Clinically, recalcitrant ulcers have been considered as being responsive to conservative therapy after MDT, ultimately resulting in complete healing. The efficacy of MDT has been proven in randomised clinical studies,18,19 and other beneficial effects of larvae on wounds, including antimicrobial activity, immunomodulation, angiogenesis, and tissue remodelling and regeneration, have been widely reported clinically and supported by experimental studies.14,20,21 In the cases presented here, recalcitrant ischaemic ulcers healed within 2–3 months after MDT. Recently, Pritchard et al. reported the concept of TIME management using medicinal larvae (Tissue, Infection and inflammation, Moisture imbalance and a non-migrating Edge).22 The healing process in our patients is consistent with this concept. In our experience, MDT provides conditions conducive to healing for ischaemic ulcers previously nonresponsive to conservative therapy.
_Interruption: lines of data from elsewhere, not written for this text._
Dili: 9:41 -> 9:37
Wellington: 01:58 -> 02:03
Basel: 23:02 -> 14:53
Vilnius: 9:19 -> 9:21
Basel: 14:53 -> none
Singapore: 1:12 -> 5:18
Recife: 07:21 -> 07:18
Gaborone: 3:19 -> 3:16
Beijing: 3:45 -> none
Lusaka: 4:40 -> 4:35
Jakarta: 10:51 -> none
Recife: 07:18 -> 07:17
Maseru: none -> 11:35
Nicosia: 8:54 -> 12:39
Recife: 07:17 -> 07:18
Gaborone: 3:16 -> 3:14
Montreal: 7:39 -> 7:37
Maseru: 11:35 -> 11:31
The second clinical issue highlighted by this case report is the decrease in SPP observed after three of the rounds of MDT. The success of MDT is usually confirmed by the finding of grown maggots consuming necrotic tissue and by signs of wound healing, such as a decreased amount of necrotic tissue. However, in some cases, SPP decreased after MDT cycles and no grown maggots or signs of wound healing were observed. One reason for failed MDT is an insufficient amount of necrotic tissue in the ulcer for the larvae to feed on, meaning they cannot grow to their maximum size. Maggots favour macerated tissue, and so MDT is not usually indicated for dry gangrene.23 Our findings suggest that ulcers containing predominantly macerated necrotic tissue are good candidates for MDT, regardless of the degree of ischaemia. It is noteworthy that in our study, the maggots tended to selectively aggregate at the site of exposed necrotic bone on the surface of the ulcer. It is thought that the maggots could not grow because they cannot feed on hard necrotic bone. This is supported by the result that deeper wounds including infected bone and tendon negatively influenced the outcome of MDT.24
Study limitations
Our study has some limitations in that it had a retrospective design and the number of cases (five) was too small for statistical analysis or for any clear conclusions to be drawn. However, given the limited number of reports specifically addressing the use of MDT in CLI,25 our findings could help to pave the way for use of MDT in patients with CLI.
Conclusion
Our findings indicate that ischaemic ulcers are good candidates for MDT used as an adjunct to standard conservative treatment. Our observations also support the concept that MDT accelerates healing with the concept of TIME management of ulcers. However, more clinical data are needed and the efficacy and safety of MDT in CLI needs to be assessed in appropriately designed trials in the future.
Reflective questions
- Is maggot debridement therapy (MDT) considered to be contraindicated in ischaemic ulcers?
- What is the rationale supporting the possibility that MDT might be effective in critical limb ischaemia (CLI)?
- What are the necessary ulcer conditions in CLI for MDT to have the maximum effect?